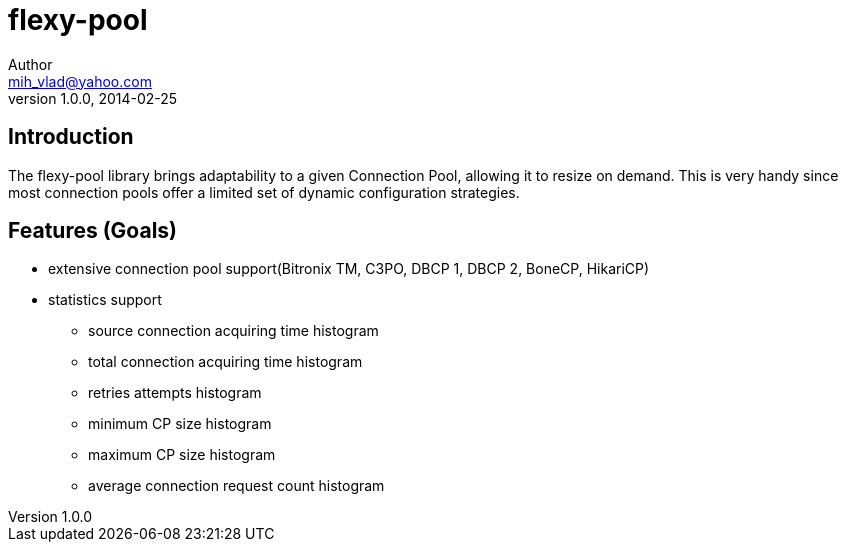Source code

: = flexy-pool
Author <mih_vlad@yahoo.com>
v1.0.0, 2014-02-25

:toc:
:imagesdir: images
:homepage: http://vladmihalcea.com/

== Introduction

The flexy-pool library brings adaptability to a given Connection Pool, allowing it to resize on demand.
This is very handy since most connection pools offer a limited set of dynamic configuration strategies.

== Features (Goals)

* extensive connection pool support(Bitronix TM, C3PO, DBCP 1, DBCP 2, BoneCP, HikariCP)
* statistics support
** source connection acquiring time histogram
** total connection acquiring time histogram
** retries attempts histogram
** minimum CP size histogram
** maximum CP size histogram
** average connection request count histogram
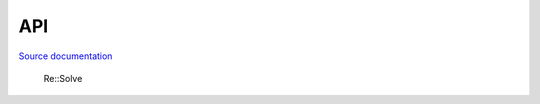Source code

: API
===

.. autosummary::
   :toctree: generated

`Source documentation <doxygen/html/index.html>`__

   Re::Solve


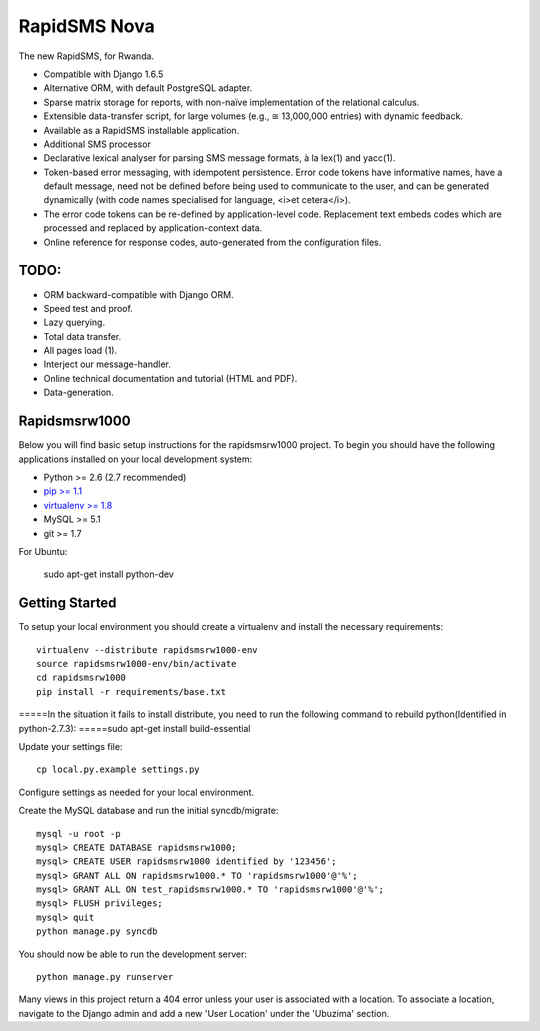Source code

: RapidSMS Nova
=============

The new RapidSMS, for Rwanda.

- Compatible with Django 1.6.5
- Alternative ORM, with default PostgreSQL adapter.
- Sparse matrix storage for reports, with non-naïve implementation of the relational calculus.
- Extensible data-transfer script, for large volumes (e.g., ≅ 13,000,000 entries) with dynamic feedback.
- Available as a RapidSMS installable application.
- Additional SMS processor
- Declarative lexical analyser for parsing SMS message formats, à la lex(1) and yacc(1).
- Token-based error messaging, with idempotent persistence. Error code tokens have informative names, have a default message, need not be defined before being used to communicate to the user, and can be generated dynamically (with code names specialised for language, <i>et cetera</i>).
- The error code tokens can be re-defined by application-level code. Replacement text embeds codes which are processed and replaced by application-context data.
- Online reference for response codes, auto-generated from the configuration files.

TODO:
----
- ORM backward-compatible with Django ORM.
- Speed test and proof.
- Lazy querying.
- Total data transfer.
- All pages load (1).
- Interject our message-handler.
- Online technical documentation and tutorial (HTML and PDF).
- Data-generation.

Rapidsmsrw1000
--------------

Below you will find basic setup instructions for the rapidsmsrw1000
project. To begin you should have the following applications installed on your
local development system:

- Python >= 2.6 (2.7 recommended)
- `pip >= 1.1 <http://www.pip-installer.org/>`_
- `virtualenv >= 1.8 <http://www.virtualenv.org/>`_
- MySQL >= 5.1
- git >= 1.7

For Ubuntu:

    sudo apt-get install python-dev

Getting Started
---------------

To setup your local environment you should create a virtualenv and install the
necessary requirements::

    virtualenv --distribute rapidsmsrw1000-env
    source rapidsmsrw1000-env/bin/activate
    cd rapidsmsrw1000
    pip install -r requirements/base.txt

=====In the situation it fails to install distribute, you need to run the following command to rebuild python(Identified in python-2.7.3):
=====sudo apt-get install build-essential


Update your settings file::

    cp local.py.example settings.py

Configure settings as needed for your local environment.

Create the MySQL database and run the initial syncdb/migrate::

    mysql -u root -p
    mysql> CREATE DATABASE rapidsmsrw1000;
    mysql> CREATE USER rapidsmsrw1000 identified by '123456';
    mysql> GRANT ALL ON rapidsmsrw1000.* TO 'rapidsmsrw1000'@'%';
    mysql> GRANT ALL ON test_rapidsmsrw1000.* TO 'rapidsmsrw1000'@'%';
    mysql> FLUSH privileges;
    mysql> quit
    python manage.py syncdb

You should now be able to run the development server::

    python manage.py runserver

Many views in this project return a 404 error unless your user is associated
with a location. To associate a location, navigate to the Django admin and add
a new 'User Location' under the 'Ubuzima' section.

### WORK INSTRUCTION
Above is a listing; print exactly its lines from the one with "- Additional SMS processor" through the one with "- Token-based error", and no other lines.

### ANSWER TO THIS TASK
- Additional SMS processor
- Declarative lexical analyser for parsing SMS message formats, à la lex(1) and yacc(1).
- Token-based error messaging, with idempotent persistence. Error code tokens have informative names, have a default message, need not be defined before being used to communicate to the user, and can be generated dynamically (with code names specialised for language, <i>et cetera</i>).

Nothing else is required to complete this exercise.